あのリボンは、あなたに謝りたいって意思表示よ、あなたを想っていますってね」

「そうだったのか…そんな事にも気づかずに、俺は…」

アランはかなりショックを受けたらしい。

「分かればいいわ、メロディに謝って優しくするのよ!」
「ああ…彼女の気持ちを踏み躙る真似をしてしまったんだからな、当然だ…」
「それから、リボンを褒めてあげるのよ、似合ってる~とか。
それとも、『これ以上可愛くならないで欲しい、君の可愛い姿を他の男に見られたくないんだ』
とか、どう?カッコ良くない~??」

ゲーム内のアランを思い出し言ったのだが、嫌そうに顔を顰められた。

「止めろ!そんな、優男のような真似が出来るか!俺は王子だぞ!」
「はいはい、思った事を言えばいいわよ、それじゃ、頑張ってね」
「おい!」

帰ろうとしたが、アランに引き止められた。

「世話になったな…礼を言うぞ」
「礼なんていいわよ、親友の為にしてるんだから、メロディもだけど、あなたもよ、アラン」

ゲームのお気に入りキャラは、全員に愛着あるもの☆
だが、アランは暗い顔をした。

「俺は、今のおまえを好ましく思う…だが、おまえが好ましい者である程、
以前のヴィオレットとの違いで、違和感を覚えるんだ。
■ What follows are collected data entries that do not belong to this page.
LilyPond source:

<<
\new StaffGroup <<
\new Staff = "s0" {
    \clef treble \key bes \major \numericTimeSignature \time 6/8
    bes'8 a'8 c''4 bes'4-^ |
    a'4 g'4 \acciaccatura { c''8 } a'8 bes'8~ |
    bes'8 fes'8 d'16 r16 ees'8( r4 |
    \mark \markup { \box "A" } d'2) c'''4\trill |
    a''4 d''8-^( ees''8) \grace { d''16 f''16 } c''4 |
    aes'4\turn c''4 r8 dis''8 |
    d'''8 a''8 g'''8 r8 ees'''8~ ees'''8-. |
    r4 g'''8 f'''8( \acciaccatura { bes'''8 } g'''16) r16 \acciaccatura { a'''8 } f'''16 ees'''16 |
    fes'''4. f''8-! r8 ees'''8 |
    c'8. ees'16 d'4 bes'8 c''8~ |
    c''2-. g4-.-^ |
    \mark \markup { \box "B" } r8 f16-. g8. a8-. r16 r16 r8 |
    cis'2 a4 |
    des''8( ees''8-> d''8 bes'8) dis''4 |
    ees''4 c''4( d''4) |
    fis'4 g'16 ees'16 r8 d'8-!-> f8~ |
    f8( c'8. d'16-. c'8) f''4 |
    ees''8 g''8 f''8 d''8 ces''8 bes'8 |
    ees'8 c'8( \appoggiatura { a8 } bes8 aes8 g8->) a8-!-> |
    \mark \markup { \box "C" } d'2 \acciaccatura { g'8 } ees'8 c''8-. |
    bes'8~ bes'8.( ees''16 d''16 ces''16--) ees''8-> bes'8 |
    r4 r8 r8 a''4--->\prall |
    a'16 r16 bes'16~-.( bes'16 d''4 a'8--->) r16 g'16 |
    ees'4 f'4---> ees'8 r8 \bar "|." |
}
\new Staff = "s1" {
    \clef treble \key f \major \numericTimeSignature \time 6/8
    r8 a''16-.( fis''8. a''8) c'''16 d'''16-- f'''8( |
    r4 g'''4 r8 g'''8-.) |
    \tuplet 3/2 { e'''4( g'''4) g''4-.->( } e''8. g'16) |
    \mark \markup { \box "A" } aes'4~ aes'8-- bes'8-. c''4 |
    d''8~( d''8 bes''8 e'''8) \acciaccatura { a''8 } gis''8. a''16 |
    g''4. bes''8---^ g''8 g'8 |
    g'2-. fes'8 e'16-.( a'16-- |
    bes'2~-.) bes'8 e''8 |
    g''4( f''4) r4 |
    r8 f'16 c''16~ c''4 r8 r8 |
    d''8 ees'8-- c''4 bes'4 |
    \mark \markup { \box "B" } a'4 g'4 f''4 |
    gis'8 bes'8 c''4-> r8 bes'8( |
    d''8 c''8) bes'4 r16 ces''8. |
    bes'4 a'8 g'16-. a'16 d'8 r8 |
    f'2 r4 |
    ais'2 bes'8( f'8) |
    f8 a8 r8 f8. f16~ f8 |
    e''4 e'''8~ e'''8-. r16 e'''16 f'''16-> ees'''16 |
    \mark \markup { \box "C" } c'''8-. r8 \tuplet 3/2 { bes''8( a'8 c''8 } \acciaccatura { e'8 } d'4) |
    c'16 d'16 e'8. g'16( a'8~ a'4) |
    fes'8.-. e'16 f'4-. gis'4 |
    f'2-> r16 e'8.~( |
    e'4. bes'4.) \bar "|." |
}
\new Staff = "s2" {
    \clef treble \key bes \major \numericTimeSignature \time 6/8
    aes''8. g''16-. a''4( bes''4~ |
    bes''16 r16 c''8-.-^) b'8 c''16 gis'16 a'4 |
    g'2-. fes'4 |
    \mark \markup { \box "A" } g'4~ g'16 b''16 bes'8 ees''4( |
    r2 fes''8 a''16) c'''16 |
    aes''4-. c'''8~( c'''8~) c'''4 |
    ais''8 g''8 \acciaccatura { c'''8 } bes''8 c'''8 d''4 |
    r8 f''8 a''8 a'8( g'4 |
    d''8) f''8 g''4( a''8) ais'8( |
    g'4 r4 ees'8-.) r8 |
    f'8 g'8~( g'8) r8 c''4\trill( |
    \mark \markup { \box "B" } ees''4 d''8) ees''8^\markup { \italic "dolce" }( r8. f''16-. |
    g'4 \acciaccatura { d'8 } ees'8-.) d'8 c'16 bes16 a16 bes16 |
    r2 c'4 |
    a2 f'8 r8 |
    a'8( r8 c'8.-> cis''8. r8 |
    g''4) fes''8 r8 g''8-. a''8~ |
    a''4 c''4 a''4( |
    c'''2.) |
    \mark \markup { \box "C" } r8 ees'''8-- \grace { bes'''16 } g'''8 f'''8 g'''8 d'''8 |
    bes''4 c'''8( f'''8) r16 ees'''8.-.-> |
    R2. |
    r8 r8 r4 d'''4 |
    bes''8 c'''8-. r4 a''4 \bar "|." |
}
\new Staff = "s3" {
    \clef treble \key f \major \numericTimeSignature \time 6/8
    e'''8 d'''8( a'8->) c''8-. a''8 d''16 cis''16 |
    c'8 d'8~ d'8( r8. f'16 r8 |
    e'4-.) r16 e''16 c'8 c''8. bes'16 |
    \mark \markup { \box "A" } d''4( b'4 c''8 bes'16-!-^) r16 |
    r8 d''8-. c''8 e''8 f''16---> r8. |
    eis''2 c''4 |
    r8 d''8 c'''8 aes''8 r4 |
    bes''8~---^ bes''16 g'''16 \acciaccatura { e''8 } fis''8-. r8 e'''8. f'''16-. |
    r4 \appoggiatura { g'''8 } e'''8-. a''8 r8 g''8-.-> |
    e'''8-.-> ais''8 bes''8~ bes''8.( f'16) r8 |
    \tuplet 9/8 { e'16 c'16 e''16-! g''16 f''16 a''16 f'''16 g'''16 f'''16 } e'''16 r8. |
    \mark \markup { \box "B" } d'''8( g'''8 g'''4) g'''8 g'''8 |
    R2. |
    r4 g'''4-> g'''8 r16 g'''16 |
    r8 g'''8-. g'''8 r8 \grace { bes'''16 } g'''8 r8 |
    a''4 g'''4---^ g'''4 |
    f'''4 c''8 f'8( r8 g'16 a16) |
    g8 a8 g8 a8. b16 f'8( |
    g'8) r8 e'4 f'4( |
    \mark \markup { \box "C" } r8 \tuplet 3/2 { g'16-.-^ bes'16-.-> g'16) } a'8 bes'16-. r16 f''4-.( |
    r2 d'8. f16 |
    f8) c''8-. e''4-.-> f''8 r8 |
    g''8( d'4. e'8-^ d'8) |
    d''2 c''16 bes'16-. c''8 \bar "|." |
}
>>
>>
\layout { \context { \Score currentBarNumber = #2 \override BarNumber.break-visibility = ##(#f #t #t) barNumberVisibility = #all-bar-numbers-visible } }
別人では無いかとすら思う。
おまえには悪いが、俺はおまえを受け入れられない、はっきりとするまでは…」

わたしを《ヴィオレット》とは思えず、得体が知れないと疑っているのね…
その様な者を『友』には出来ないと。
アランは正直だし、疑うのは王子として当然だろう。
的外れな心配だと安心させてあげたいが、本当の事を話す訳にはいかない。
魂が入れ替わっているとか、女神の事など言えば、強制的に抹殺されそうだもの!
折角、イレール様と一緒の世界に生きているっていうのに、それは嫌だわ!!

なんとか、同一人物だと思って貰わなければ!!
わたしは意を決し、深く息を吸った。

「アラン…わたしは、一度死んだの」

「どういう意味だ?」

「学園パーティで断罪されると知り、部屋で独り、首を吊ったの」

わたしは淡々と告げたが、アランは目を見開き、息を飲んだ。

「途中でロープが切れて助かったんだけど、そうでなければ、死んでいたわ。
あなたは気付かなかったかもしれないけど、
パーティの時、わたしは首の痣をチョーカーと化粧で隠していたの。
わたしは生まれ変わりたかったの、だから、努力している…」

嘘は言っていない。
真実であれば、アランの心にも届くだろうと願った。

「信じてくれなくてもいいわ、でも、わたしはもう、あのヴィオレットには戻らない。
わたしはわたしの為に生きるの___」

わたしはスカートを翻す。

「俺が!俺が、追い詰めたのか…」

アランは責任を感じてしまった様だ。
確かに、学園生が集まる中で見せしめの断罪を行うのは、悪趣味この上無い。
アランも調子に乗っていたのは確かだ。
まぁ、女神は楽しみにしていたけど。

「悪人でも、繊細な心を持っている者もいるって、分かってくれたらいいわ。
それに、あなたは切っ掛けよ、全て、わたし自身の問題なの___」

断罪を死ぬ程嫌がったヴィオレット。
そんな彼女の人格を作ったのは、彼女の家と彼女自身だ。
彼女の性格ならば、どちらにしても、いつかは破滅が訪れただろう。
いえ、もし、彼女が受け入れる事が出来ていたら、立ち直る切っ掛けになっていたのかもしれない…
まぁ、女神に諭されても、厳として死を選ぶ位だから、無理だったかもしれないけど。